- **WHAT YOU ARE ASKED TO DO**
Go through the data below and work out how many lines contain "labels"; the answer is the number alone.

____________________

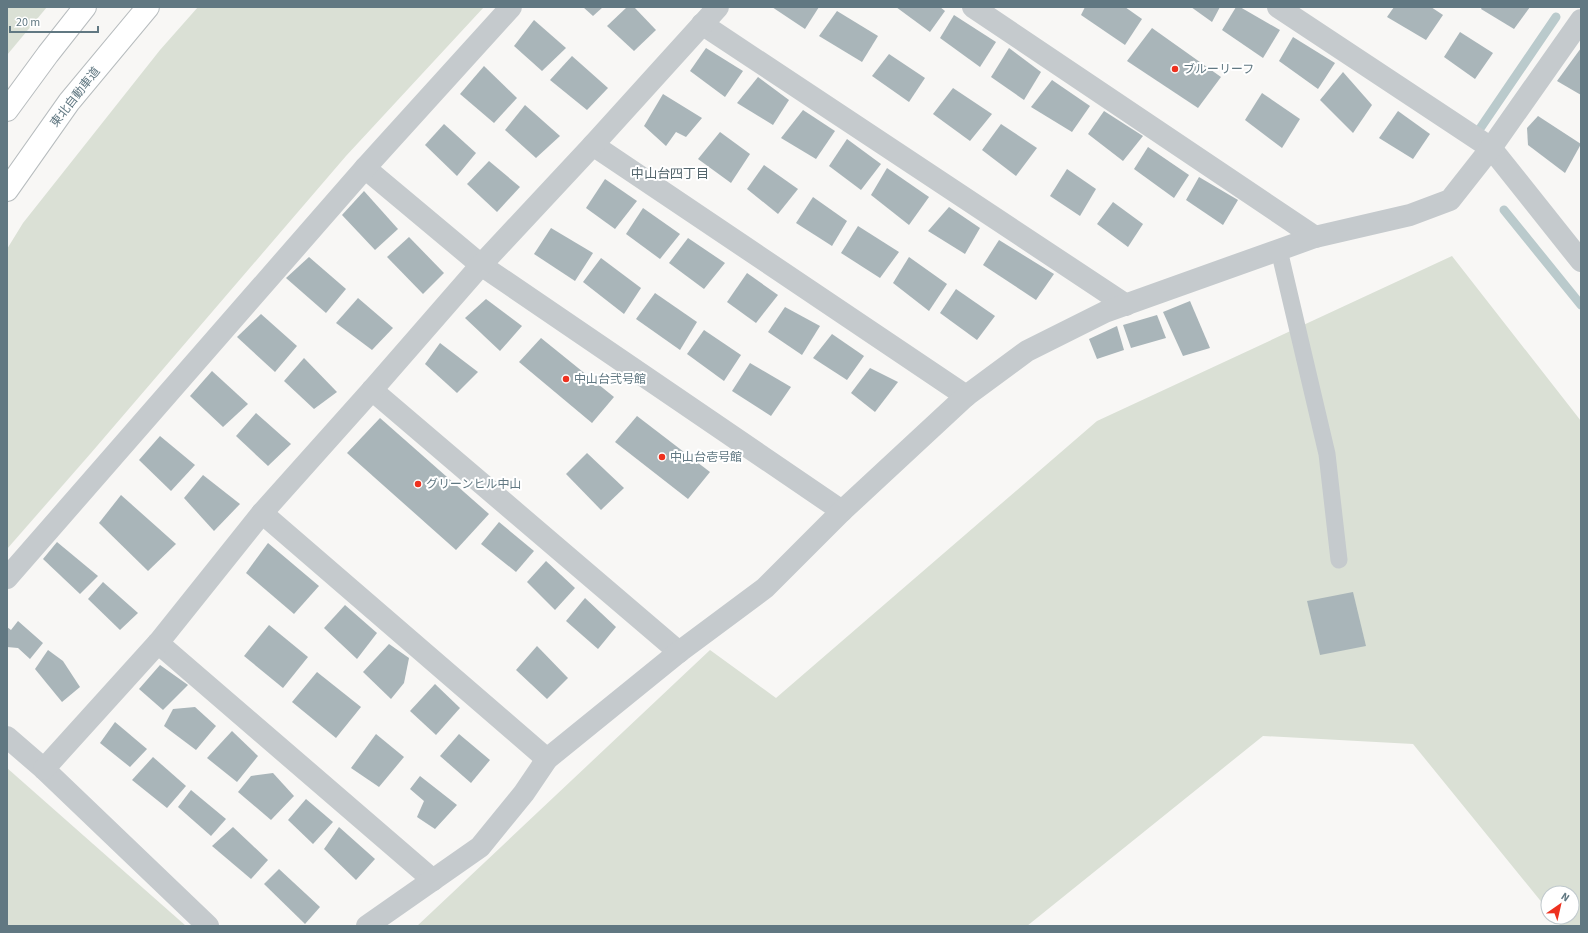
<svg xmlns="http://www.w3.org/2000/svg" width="1588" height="933" font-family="'Source Sans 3','Noto Sans JP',sans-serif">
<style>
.green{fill:#dae0d5}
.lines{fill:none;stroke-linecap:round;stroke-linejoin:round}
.stream{stroke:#bacacc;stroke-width:9}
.building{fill:#a9b5b9}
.motorway-casing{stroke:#b7bcbe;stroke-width:24}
.service{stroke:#c5cacd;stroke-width:17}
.minor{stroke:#c5cacd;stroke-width:22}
.tertiary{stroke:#c5cacd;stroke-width:22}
.motorway{stroke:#fff;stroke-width:22}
.poi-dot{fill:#ee311f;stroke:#fff;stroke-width:1.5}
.labels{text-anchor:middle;stroke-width:4;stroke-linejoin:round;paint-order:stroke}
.poi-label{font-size:12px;fill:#617882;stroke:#fff;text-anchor:start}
.street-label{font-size:12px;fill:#617882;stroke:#fff}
.neighbourhood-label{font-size:13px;fill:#53656c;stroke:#fff}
</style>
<rect width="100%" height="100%" fill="#f8f7f5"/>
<g class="green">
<polygon points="7,7 47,7 7,55"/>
<polygon points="198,7 484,7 346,156 91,453 7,549 7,249 23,223 160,50"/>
<polygon points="1452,256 1581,421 1581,926 1561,926 1553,917 1572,917 1572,893 1548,893 1548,910 1413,744 1263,736 1027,926 417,926 710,650 776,698 1097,421"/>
<polygon points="7,768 186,926 7,926"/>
</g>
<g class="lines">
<g class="stream">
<polyline points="1479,130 1556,17"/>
<polyline points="1504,210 1581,305"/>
</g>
</g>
<g class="building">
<polygon points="583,7 603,7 593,16"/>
<polygon points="627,7 634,7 656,30 634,51 607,26"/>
<polygon points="772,7 819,7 805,29"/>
<polygon points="896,7 940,7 945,11 930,32"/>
<polygon points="1085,7 1125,7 1142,19 1125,45 1081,15"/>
<polygon points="1191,7 1220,7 1212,22"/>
<polygon points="1236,7 1240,7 1280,30 1263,58 1222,30"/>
<polygon points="1394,7 1431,7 1443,15 1426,40 1387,17"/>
<polygon points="1482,7 1530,7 1514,29 1481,9"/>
<polygon points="837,11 878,36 862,62 819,36"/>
<polygon points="954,15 996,42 980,67 940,38"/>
<polygon points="534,20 566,48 542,71 514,46"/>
<polygon points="1152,28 1221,77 1198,108 1127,61"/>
<polygon points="1460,32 1493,53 1475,79 1444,57"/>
<polygon points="1293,37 1335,63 1318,89 1279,61"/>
<polygon points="706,48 743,71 725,97 690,71"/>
<polygon points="1009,48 1041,72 1024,100 991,77"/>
<polygon points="1581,48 1581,95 1557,81"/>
<polygon points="889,54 925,78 909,102 872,76"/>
<polygon points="572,56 608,88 587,110 550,80"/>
<polygon points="484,66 517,98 494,123 460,94"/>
<polygon points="1343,72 1372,105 1353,133 1320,100"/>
<polygon points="758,77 789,100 773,125 737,103"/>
<polygon points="1052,80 1090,106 1072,132 1031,107"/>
<polygon points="953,88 992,114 970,141 933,114"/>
<polygon points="1262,93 1300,119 1282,148 1245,120"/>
<polygon points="663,94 702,118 686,137 676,132 666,146 644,126"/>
<polygon points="525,105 560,136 536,158 505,130"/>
<polygon points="803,110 835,131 816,159 781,138"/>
<polygon points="1104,111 1143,136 1123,161 1088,134"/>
<polygon points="1398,111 1430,134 1413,159 1379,138"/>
<polygon points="1538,116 1581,144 1565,173 1528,145 1527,128"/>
<polygon points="444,124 476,153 457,176 425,145"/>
<polygon points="1001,124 1037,148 1016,176 982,150"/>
<polygon points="720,132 750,154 731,183 698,159"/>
<polygon points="847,139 881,164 861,190 829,166"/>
<polygon points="1148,147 1189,175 1174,198 1134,169"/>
<polygon points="489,161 520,187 497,212 467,184"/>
<polygon points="764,165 798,189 778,214 747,189"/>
<polygon points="887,168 929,197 909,225 871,195"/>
<polygon points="1067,169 1096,189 1080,216 1050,196"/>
<polygon points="1199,177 1238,200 1223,225 1186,200"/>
<polygon points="605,179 637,201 615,229 586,208"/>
<polygon points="364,191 398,229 375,250 342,215"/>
<polygon points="813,197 847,221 832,246 796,223"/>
<polygon points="1113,202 1143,224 1128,247 1097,224"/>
<polygon points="949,207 980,228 965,254 928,231"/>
<polygon points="643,208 680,234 660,259 626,234"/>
<polygon points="858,226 899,252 880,278 841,253"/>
<polygon points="551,228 593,253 575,281 534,254"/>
<polygon points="409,237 444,273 423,294 387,257"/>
<polygon points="688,238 725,263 704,289 669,263"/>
<polygon points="999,240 1054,274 1036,300 983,265"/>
<polygon points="309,257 346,289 326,313 286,278"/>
<polygon points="909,257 947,284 929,311 893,283"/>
<polygon points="601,258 641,288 624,314 583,282"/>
<polygon points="747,273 778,295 756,323 727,302"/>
<polygon points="956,289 995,316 977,340 940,313"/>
<polygon points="655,293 697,322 680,350 636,319"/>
<polygon points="358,298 393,328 372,350 336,323"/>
<polygon points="486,299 522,326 500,351 465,318"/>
<polygon points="1190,301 1210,348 1183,356 1163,312"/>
<polygon points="785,307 820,326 802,355 768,332"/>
<polygon points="261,314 297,346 275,372 237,337"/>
<polygon points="1157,315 1166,338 1131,348 1123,325"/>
<polygon points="1117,326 1124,350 1097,359 1089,339"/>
<polygon points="704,330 741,355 724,381 687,354"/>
<polygon points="832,334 864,356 847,380 813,358"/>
<polygon points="541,338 614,397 592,423 519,362"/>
<polygon points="440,343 478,372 457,393 425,364"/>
<polygon points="304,358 337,392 314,409 284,381"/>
<polygon points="750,363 791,387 771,416 732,391"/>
<polygon points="870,368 898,382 875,412 851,393"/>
<polygon points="212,371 248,404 223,427 190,396"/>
<polygon points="256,413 291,444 268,466 236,436"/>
<polygon points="637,416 710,472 688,499 615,442"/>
<polygon points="380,418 489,514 456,550 347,453"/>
<polygon points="160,436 195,465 171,491 139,460"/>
<polygon points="587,453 624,488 601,510 566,474"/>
<polygon points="203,475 240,504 214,531 184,498"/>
<polygon points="121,495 176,544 148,571 99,523"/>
<polygon points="499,522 534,551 516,572 481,544"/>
<polygon points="57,542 98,576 80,594 43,559"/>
<polygon points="268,543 319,586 294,614 246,573"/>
<polygon points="546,561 575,588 555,610 527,582"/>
<polygon points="103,582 138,613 120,630 88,599"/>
<polygon points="1353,592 1366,646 1320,655 1307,601"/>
<polygon points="585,598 616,627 598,649 566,621"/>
<polygon points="345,605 377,633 357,659 324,628"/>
<polygon points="18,621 43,643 30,659 18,648 7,647 7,627 11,630"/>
<polygon points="269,625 308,657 283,688 244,656"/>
<polygon points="389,644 409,658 404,683 391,699 363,672"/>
<polygon points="537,646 568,678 547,699 516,670"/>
<polygon points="48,650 63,661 80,687 62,702 35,669"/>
<polygon points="160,665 188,685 163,710 139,689"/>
<polygon points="317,672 361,707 336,738 292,702"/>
<polygon points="435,684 460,708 436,735 410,711"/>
<polygon points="195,707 216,726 196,750 164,726 173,709"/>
<polygon points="115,722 147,749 130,767 100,743"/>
<polygon points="232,731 258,756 237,782 207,758"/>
<polygon points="376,734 404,757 379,787 351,768"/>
<polygon points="459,734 490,760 471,783 440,756"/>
<polygon points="153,757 186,786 167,808 132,780"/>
<polygon points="273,773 294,796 271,820 238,792 251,776"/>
<polygon points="420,776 457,805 435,829 417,817 424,801 410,789"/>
<polygon points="191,790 226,819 211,836 178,807"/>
<polygon points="306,799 333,822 313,844 288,820"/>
<polygon points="233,827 268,860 251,879 212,846"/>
<polygon points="339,827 375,859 356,880 324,849"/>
<polygon points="279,869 320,907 305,924 264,884"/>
</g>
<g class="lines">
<g class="motorway-casing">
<g id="motorway">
<polyline points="7,110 48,54 85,7"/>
<polyline points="7,190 69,102 148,7"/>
</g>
</g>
<polyline class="service" points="1279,250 1327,454 1339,560"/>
<g class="minor">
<polyline points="973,7 1315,237"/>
<polyline points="1278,7 1491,148 1581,261"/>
<polyline points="702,24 1126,305"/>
<polyline points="593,145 966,396"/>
<polyline points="365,168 481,265 842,511"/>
<polyline points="372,390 679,652"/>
<polyline points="262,513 547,759"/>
<polyline points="158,643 433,880"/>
<polyline points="7,737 44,769 208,926"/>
<polyline points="44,769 158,643 262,513 372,390 481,265 593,145 718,7"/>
<polyline points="367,926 480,847 524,793 547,759 679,652 765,588 842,511 966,396 1027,351 1105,312 1315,237 1410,215 1450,200 1491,148 1581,20"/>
</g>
<polyline class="tertiary" points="7,578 365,168 511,7"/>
<use href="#motorway" class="motorway"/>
</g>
<g class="poi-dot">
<circle cx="1175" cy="69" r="4"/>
<circle cx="566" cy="379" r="4"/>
<circle cx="662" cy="457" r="4"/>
<circle cx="418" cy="484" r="4"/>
</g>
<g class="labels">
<g class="poi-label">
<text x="1183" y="73">ブルーリーフ</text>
<text x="574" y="383">中山台弐号館</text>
<text x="670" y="461">中山台壱号館</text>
<text x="426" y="488">グリーンヒル中山</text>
</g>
<g class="street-label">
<text transform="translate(75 97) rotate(-52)" y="4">東北自動車道</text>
</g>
<g class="neighbourhood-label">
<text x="670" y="178">中山台四丁目</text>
</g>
</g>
<rect width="1588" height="933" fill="none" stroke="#617882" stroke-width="16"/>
<g transform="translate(1560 905) rotate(34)"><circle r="19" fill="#ffffff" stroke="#c0c9cd"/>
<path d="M0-3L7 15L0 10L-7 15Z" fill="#ee311f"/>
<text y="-6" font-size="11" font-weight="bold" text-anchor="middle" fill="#617882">N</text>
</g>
<path d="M10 26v6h88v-6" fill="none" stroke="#617882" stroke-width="2"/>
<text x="16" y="26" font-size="12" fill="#617882" stroke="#ffffff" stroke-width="3" paint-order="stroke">20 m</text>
</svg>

____________________

- **SOLUTION**
2